EXERCISE AIM: Which lines hold the word "ZONE"? Copy each of them from the material.

DATA SHOWN:
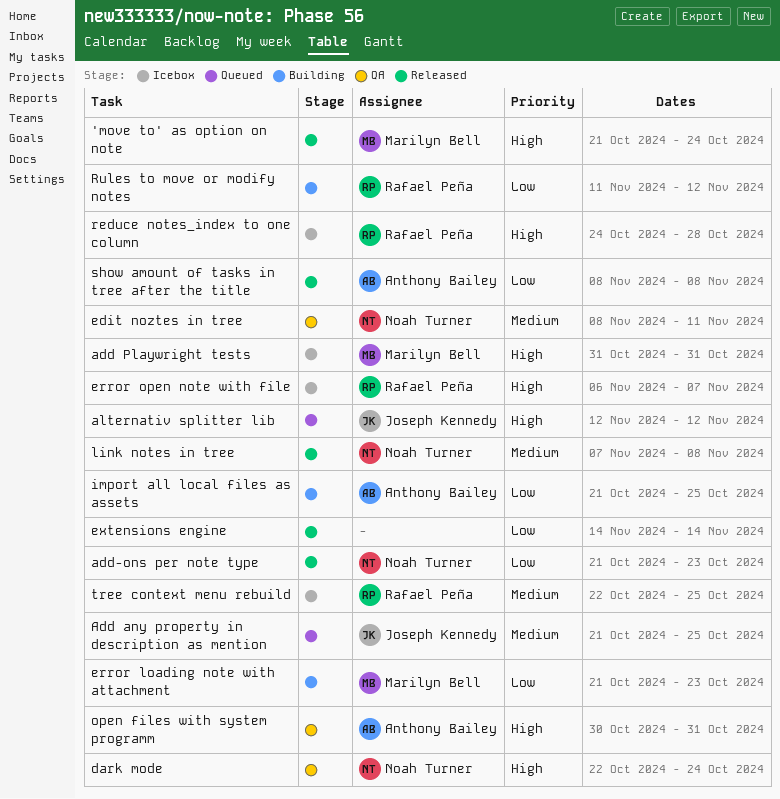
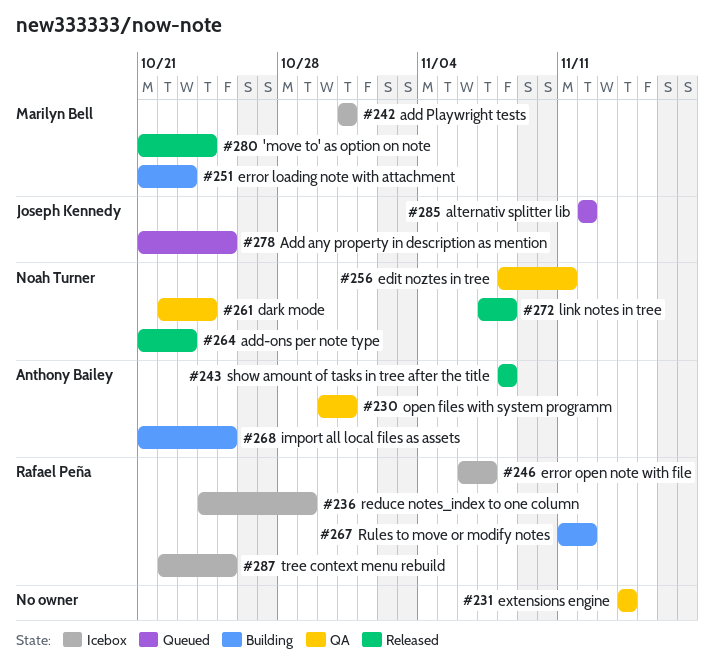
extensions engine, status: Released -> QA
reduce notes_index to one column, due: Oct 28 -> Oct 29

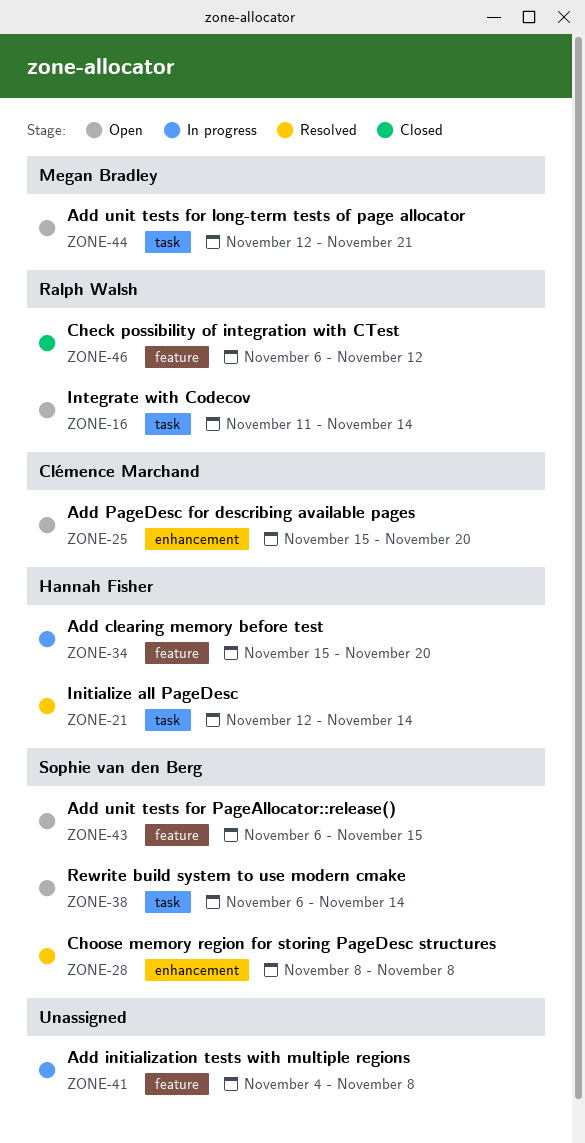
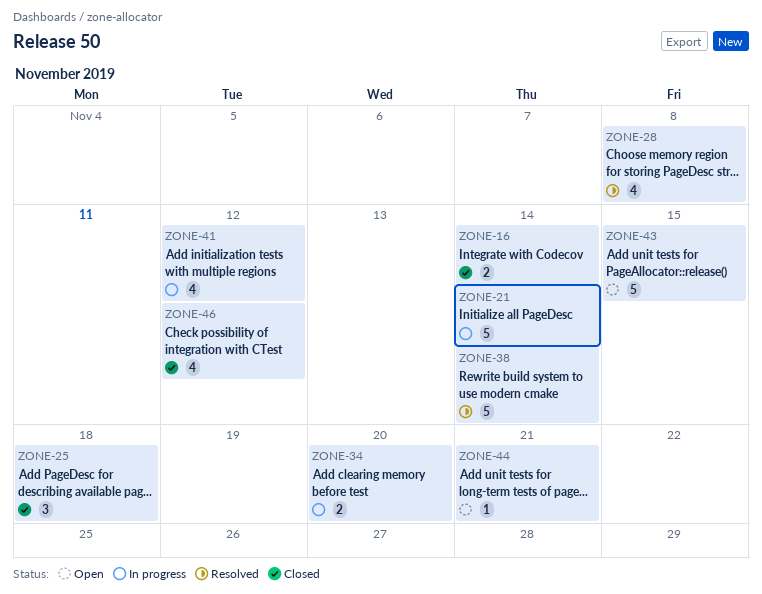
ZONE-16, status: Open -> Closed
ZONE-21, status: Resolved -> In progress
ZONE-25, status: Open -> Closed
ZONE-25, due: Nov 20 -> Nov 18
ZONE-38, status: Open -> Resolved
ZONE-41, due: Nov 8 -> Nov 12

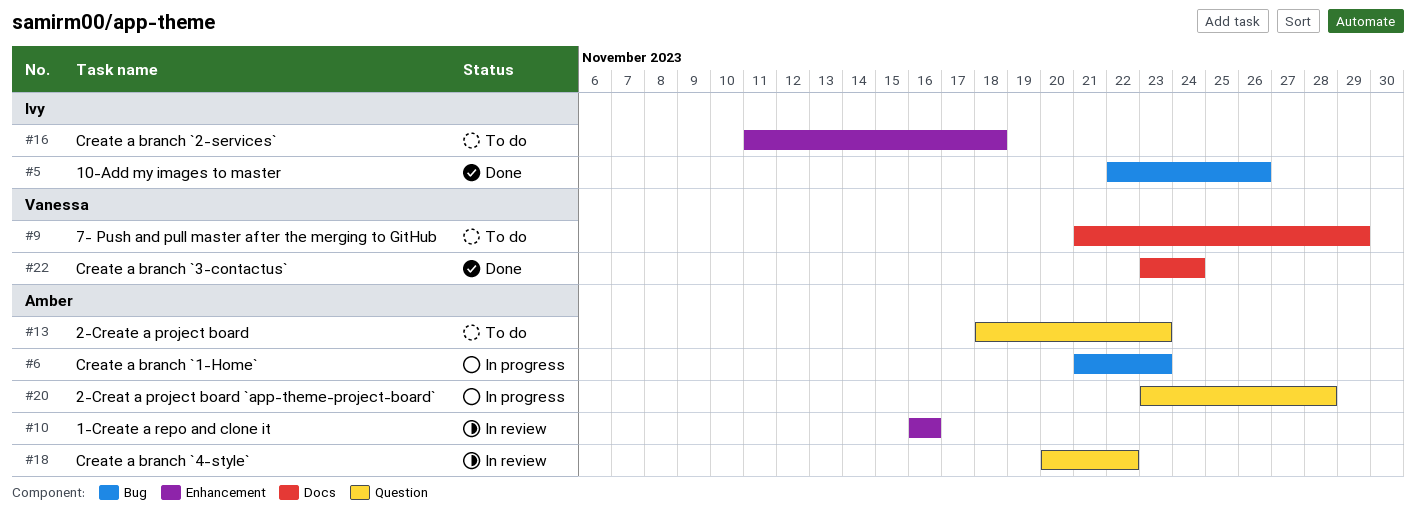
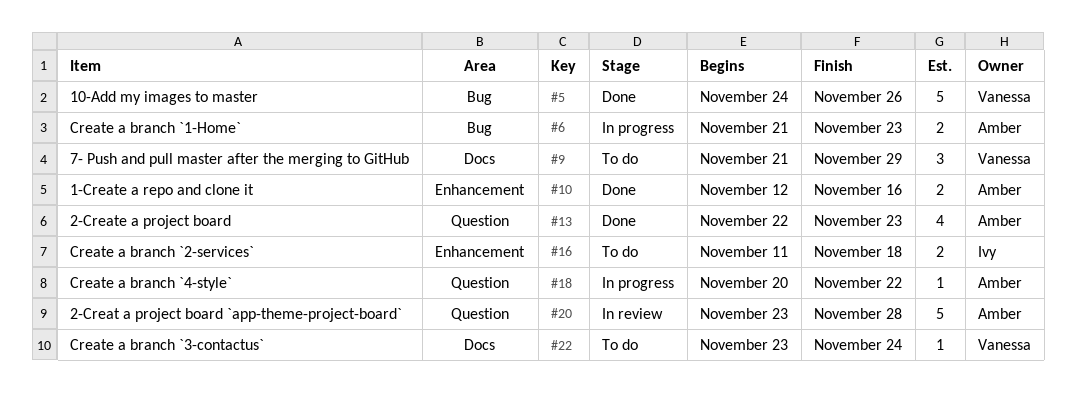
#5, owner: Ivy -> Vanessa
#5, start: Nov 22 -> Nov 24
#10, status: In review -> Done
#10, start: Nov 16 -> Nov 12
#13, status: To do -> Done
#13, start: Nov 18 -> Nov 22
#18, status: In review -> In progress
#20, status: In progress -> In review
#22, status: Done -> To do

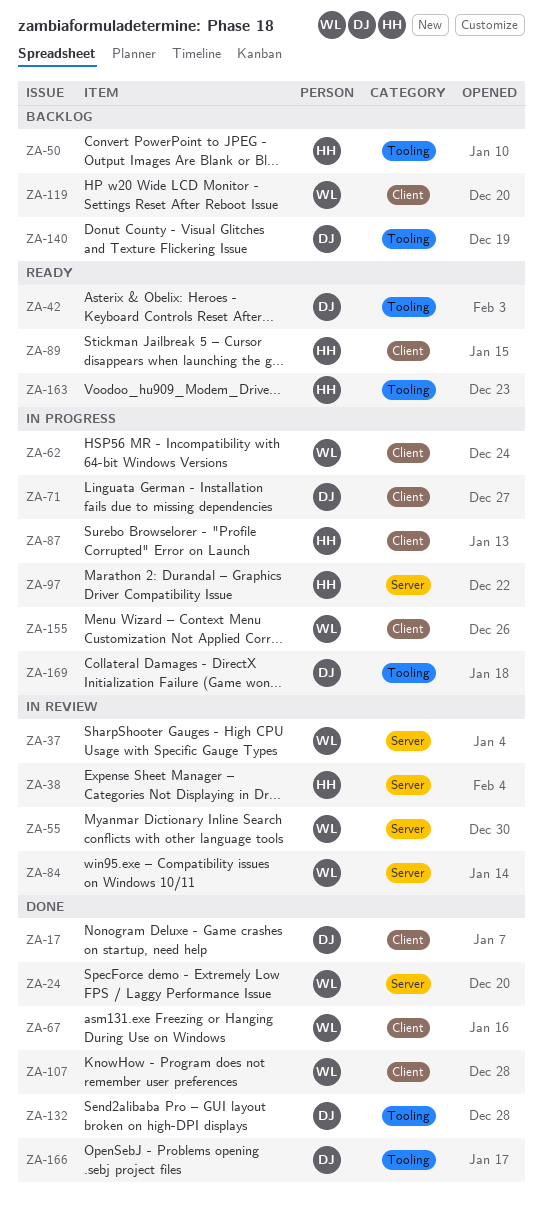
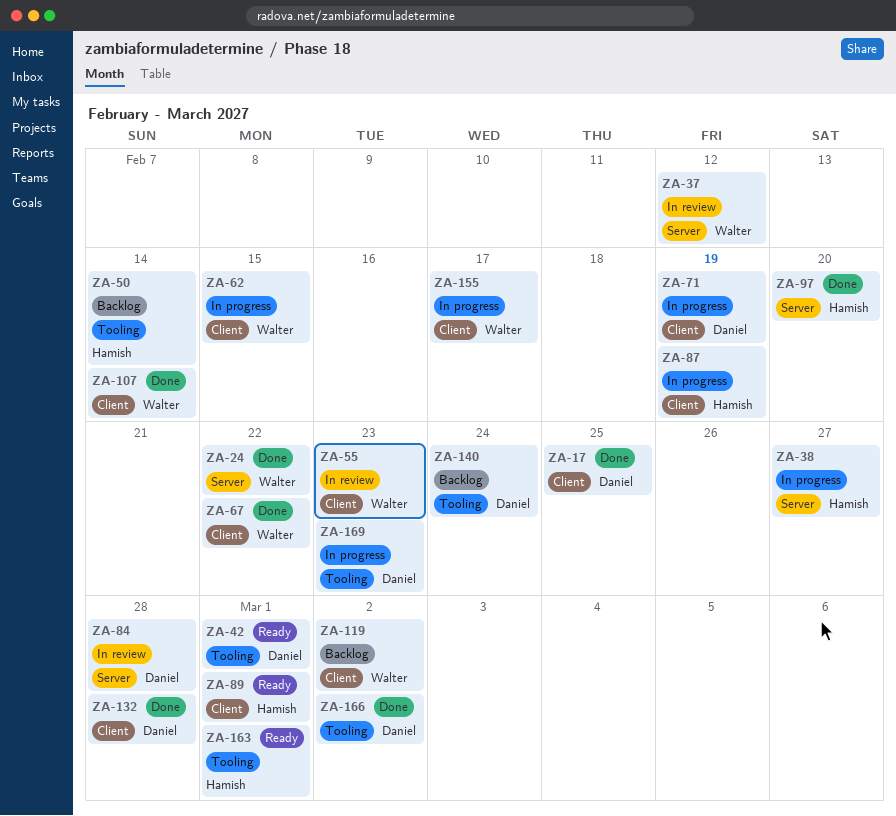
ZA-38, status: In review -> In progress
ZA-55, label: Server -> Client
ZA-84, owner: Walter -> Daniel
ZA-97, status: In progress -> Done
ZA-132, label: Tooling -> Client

* * *

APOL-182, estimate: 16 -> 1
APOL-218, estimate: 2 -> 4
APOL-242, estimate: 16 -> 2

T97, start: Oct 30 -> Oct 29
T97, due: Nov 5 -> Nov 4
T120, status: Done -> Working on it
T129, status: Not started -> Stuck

ANSWER AREA:
ZONE-16, status: Open -> Closed
ZONE-21, status: Resolved -> In progress
ZONE-25, status: Open -> Closed
ZONE-25, due: Nov 20 -> Nov 18
ZONE-38, status: Open -> Resolved
ZONE-41, due: Nov 8 -> Nov 12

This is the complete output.